* [Tarefa a executar]: Devolva o texto fornecido na íntegra, sem alterar nenhum caractere.

* [Texto fornecido]:
□ □ □ □ □
Inês de Sousa Real, deputada municipal do PAN em Lisboa
Nos últimos anos têm sido dados alguns passos de relevo para reforçar a protecção dos animais, em particular dos animais de companhia, mudando o paradigma das competências do Estado e em particular das autarquias locais, que antes tinham um papel marcadamente sanitarista e que hoje são desafiadas a assumir uma posição de garante do bem-estar dos animais.
A atenção que tem sido dedicada aos direitos dos animais — e em particular aos animais de companhia — não se deve apenas aos avanços alcançados, nomeadamente a criminalização dos maus tratos e do abandono de animais de companhia com a alteração do Código Penal ou a alteração do estatuto jurídico dos animais no Código Civil que os dissociou do regime das coisas. Persistem lacunas que muita tinta têm feito correr.
Passados mais de três anos da criminalização dos maus tratos e do abandono de animais de companhia, verificamos que, tal como se antecipou, nem todas as condutas que directa ou indirectamente acabem por infligir sofrimento a um animal constituem crime. Exemplo disso são os casos de confinamento de animais em espaços exíguos ou varandas, a viver em condições insalubres ou acorrentados de forma lesiva para o seu bem-estar físico e emocional.
□ □ □ □ □
* [Os dados]:

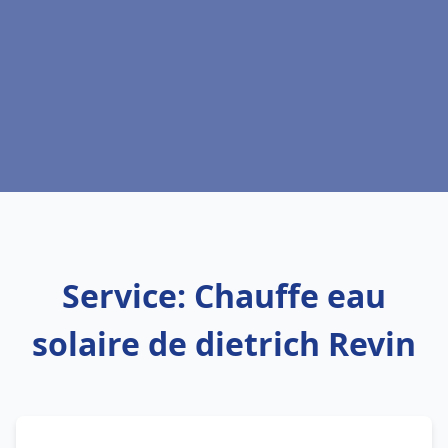
Service: Chauffe eau
solaire de dietrich Revin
□ □ □ □ □
* [Resposta à tarefa]:
Inês de Sousa Real, deputada municipal do PAN em Lisboa
Nos últimos anos têm sido dados alguns passos de relevo para reforçar a protecção dos animais, em particular dos animais de companhia, mudando o paradigma das competências do Estado e em particular das autarquias locais, que antes tinham um papel marcadamente sanitarista e que hoje são desafiadas a assumir uma posição de garante do bem-estar dos animais.
A atenção que tem sido dedicada aos direitos dos animais — e em particular aos animais de companhia — não se deve apenas aos avanços alcançados, nomeadamente a criminalização dos maus tratos e do abandono de animais de companhia com a alteração do Código Penal ou a alteração do estatuto jurídico dos animais no Código Civil que os dissociou do regime das coisas. Persistem lacunas que muita tinta têm feito correr.
Passados mais de três anos da criminalização dos maus tratos e do abandono de animais de companhia, verificamos que, tal como se antecipou, nem todas as condutas que directa ou indirectamente acabem por infligir sofrimento a um animal constituem crime. Exemplo disso são os casos de confinamento de animais em espaços exíguos ou varandas, a viver em condições insalubres ou acorrentados de forma lesiva para o seu bem-estar físico e emocional.